To focus on secured retail, SME loans:

Overall loan growth was moderate at 9% yoy due to its conscious strategy to de-bulk corporate book (down 3% yoy), while retail loan growth picked up – up 10% yoy/6% qoq. KVB has suspended unsecured lending and would focus on secured retail/SME loans and increasing business in underpenetrated areas.

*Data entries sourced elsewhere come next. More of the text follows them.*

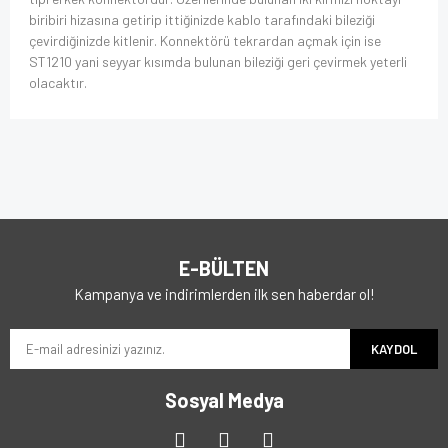
biribiri hizasına getirip ittiğinizde kablo tarafındaki bileziği
çevirdiğinizde kitlenir. Konnektörü tekrardan açmak için ise
ST1210 yani seyyar kısımda bulunan bileziği geri çevirmek yeterli
olacaktır.
E-BÜLTEN
Kampanya ve indirimlerden ilk sen haberdar ol!
KAYDOL
Sosyal Medya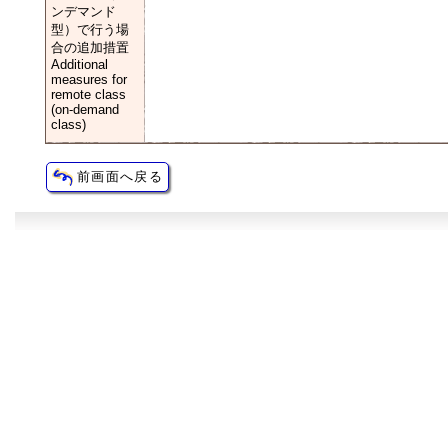
ンデマンド
型）で行う場
合の追加措置
Additional
measures for
remote class
(on-demand
class)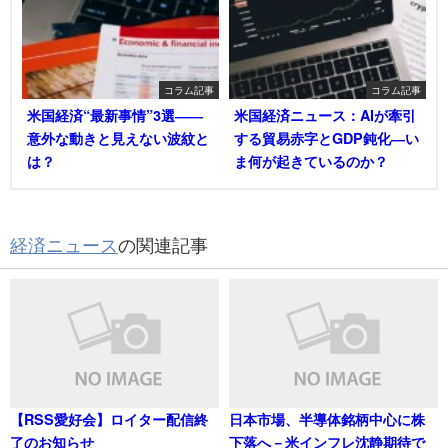
コラム記事
コラム記事
米国経済“最新事情”3選――
米国経済ニュース：AIが牽引
意外な動きと見えない波紋と
する貿易赤字とGDP鈍化―い
は？
ま何が起きているのか？
経済ニュース
の関連記事
【RSS愛好会】ロイター配信終
日本市場、半導体銘柄中心に株
了のお知らせ
下落へ－米インフレ沈静期待で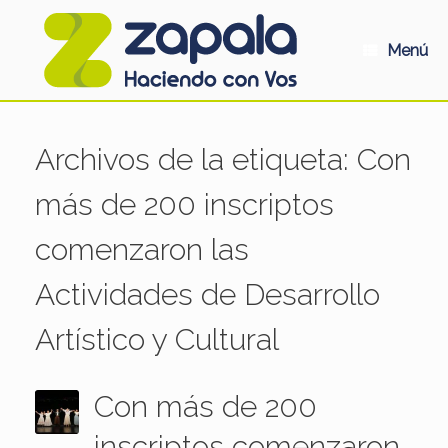
Saltar
al
contenido
Menú
Archivos de la etiqueta:
Con
más de 200 inscriptos
comenzaron las
Actividades de Desarrollo
Artístico y Cultural
Con más de 200
inscriptos comenzaron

Deposit growth saw some pick-up at 7% yoy growth, while CASA remained flat and healthy at 34%. NIMs improved by 17bps qoq to 3.5% due to lower CoF. KVB believes the impact on margins, if any, due to suspension of unsecured loans would be offset by high yielding commercial loans (10.5% yield) and overall loan growth.

 

Lower NPA formation in Q4, but risk persists in SME portfolio:

GNPA ratio improved by 127bps qoq to 7.8% vs. 9.1% pro forma NPA in Q3 due to contained slippages and heavy write-offs. The reduction in NPA of Rs6.2bn is mainly from corporate pool (Rs5.2bn). Restructured book is now Rs9.6bn (1.8%) − lower than management’s guidance of 2.3%- 2.5%, but risk persists with the raging second Covid wave impacting business/SME segment. The provision cover remains moderate with specific PCR at 59%, while KVB does not carry any Covid contingent provision. Collection efficiency stood at 95% up to Mar-Apr’21, which is now under some pressure in May’21.

 

Outlook & Valuations:

We expect overall RoA/RoE to gradually improve to 0.8-0.9%/10-11% by FY23-24E, mainly driven by better growth/lower LLP, but achieving the aspirational goal of 1%+ RoA by FY24E remains an arduous task. We retain Hold on the stock with a TP of Rs62 (based on 0.7x FY23 ABV). However, further rerating will depend on the sustained asset quality performance and improvement in return ratios as guided. The key risks to our call/estimates include higher NPA formation mainly in its SME portfolio and delay in revival of credit growth.